Daniel J. Schuyler is former director of technology for the Utah Health Insurance Exchange. He is now a director at Leavitt Partners in Salt Lake City, and was hired to help guide the firm’s health insurance exchange practice.
The National Association of Insurance Commission is working on SERFF IT enhancements aimed at helping states implement exchanges; the project is currently on time and appears “to be on target for operational readiness.”
Schuyler said that the Department of Health and Human Services’ CCIIO has indicated it will take a hands-off approach with states that opt to use the SERFF system in their blueprint for plan management.
At the same time, he said that while CCIIO has indicated they will be ready to build and run a Federally Facilitated Exchange (FFE) for use by states, “there are some issues that indicate they may not be completely ready by Oct. 2013.”
October 2013 is the date when open enrollment is expected to begin for exchanges to be up and running by January 2014. To date, only half the states at most will be ready—even if they try, according to NAIC officials, while the others face a federal exchange or a partnership.
But HHS said the day after the ruling that federal exchanges, which it hoped to not have to run, could morph into state exchanges at later dates. HHS effectively turned the Exchange implementation into an evolution.
Will anybody be ready is an ongoing question. One the big IT pieces is the Federal Data Services HUB.
The HUB will be an integral piece for a State Based Exchange (SBE) a State / Federal Partnership Exchange and even for an FFE. “CCIIO recently indicated they still do not have the necessary service level agreements (SLAs) in place with the federal agencies (IRS, Treasury, etc) necessary to complete the development of the HUB,” Schuyler said.
Additionally there was a six-month delay getting the contract signed with the IT vendor who is building the HUB, Schuyler said. “These issues indicate to me that the HUB will not be ready in time for states to do enough testing and verification and could ultimately delay the development of any exchange model,” Schuyler said.
As for insurance agents, the industry noted that the ruling is having a severe impact on the income of some agents, but vowed to soldier on.
Charles Symington, senior vice president of government affairs for the Independent Insurance Agents and Brokers of America, said that the “The PPACA’s Medical Loss Ratio provisions threaten the livelihoods of health agents and brokers and establish perverse incentives that make it challenging for smaller insurers to enter the marketplace.”

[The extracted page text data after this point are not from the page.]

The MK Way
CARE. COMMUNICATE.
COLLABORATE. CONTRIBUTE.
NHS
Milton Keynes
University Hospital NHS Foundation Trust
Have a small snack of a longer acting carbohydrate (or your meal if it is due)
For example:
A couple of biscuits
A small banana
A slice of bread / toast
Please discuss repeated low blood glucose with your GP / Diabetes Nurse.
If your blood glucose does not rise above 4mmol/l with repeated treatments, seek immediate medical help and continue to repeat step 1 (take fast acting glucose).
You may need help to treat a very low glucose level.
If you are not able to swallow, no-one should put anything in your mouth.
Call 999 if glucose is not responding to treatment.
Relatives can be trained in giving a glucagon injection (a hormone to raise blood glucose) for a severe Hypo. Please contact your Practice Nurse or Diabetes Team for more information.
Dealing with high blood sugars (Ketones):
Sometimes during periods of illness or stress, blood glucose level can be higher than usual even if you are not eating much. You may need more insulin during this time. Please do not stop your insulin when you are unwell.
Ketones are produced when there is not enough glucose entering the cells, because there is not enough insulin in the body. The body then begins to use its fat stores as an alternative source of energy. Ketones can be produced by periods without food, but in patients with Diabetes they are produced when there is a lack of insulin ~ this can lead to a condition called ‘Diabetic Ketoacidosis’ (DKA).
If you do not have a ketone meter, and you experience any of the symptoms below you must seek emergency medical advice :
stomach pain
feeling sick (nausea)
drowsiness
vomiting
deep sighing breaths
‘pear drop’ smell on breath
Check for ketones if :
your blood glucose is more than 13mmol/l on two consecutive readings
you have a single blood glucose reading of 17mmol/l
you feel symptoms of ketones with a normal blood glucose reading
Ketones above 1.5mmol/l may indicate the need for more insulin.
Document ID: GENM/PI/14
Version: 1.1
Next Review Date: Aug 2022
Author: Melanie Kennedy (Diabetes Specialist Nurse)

He said the MLR requirements have produced cuts in agent compensation of up to 50 percent in some areas of the country and made it a challenge for many agents to maintain the level of customer service and quality of advocacy traditionally provided at a time when such assistance is needed more than ever.”
Janet Trautwein, CEO of the National Association of Health Underwriters, said the Supreme Court decision “offers some clarity on the future of the health insurance industry and allows American individuals, families and businesses to adjust to the law.”
She said that, “While we still have concerns that PPACA does not address the true drivers of health insurance costs in this country, and the law is having a huge and costly compliance burden on American employers, it is our responsibility as industry leaders to move forward within the constraints of the law to help Americans access high-quality, affordable healthcare.”
Trautwein noted that “There are still legislative actions that can be taken to fix parts of the law, and though we support many of these efforts, our focus is to help our customers transition to the regulations, policies and procedures the law outlines.”
Trautwein acknowledged that, “As insurance professionals, our job is to assure full-scale implementation of PPACA will continue and to help our individual and employer clients with the transition and compliance requirements the law entails.
“Our efforts to enroll individuals in high-risk pools, Medicare, Medicaid and CHIP programs will continue as we work to lower the number of uninsured Americans,” Trautwein said.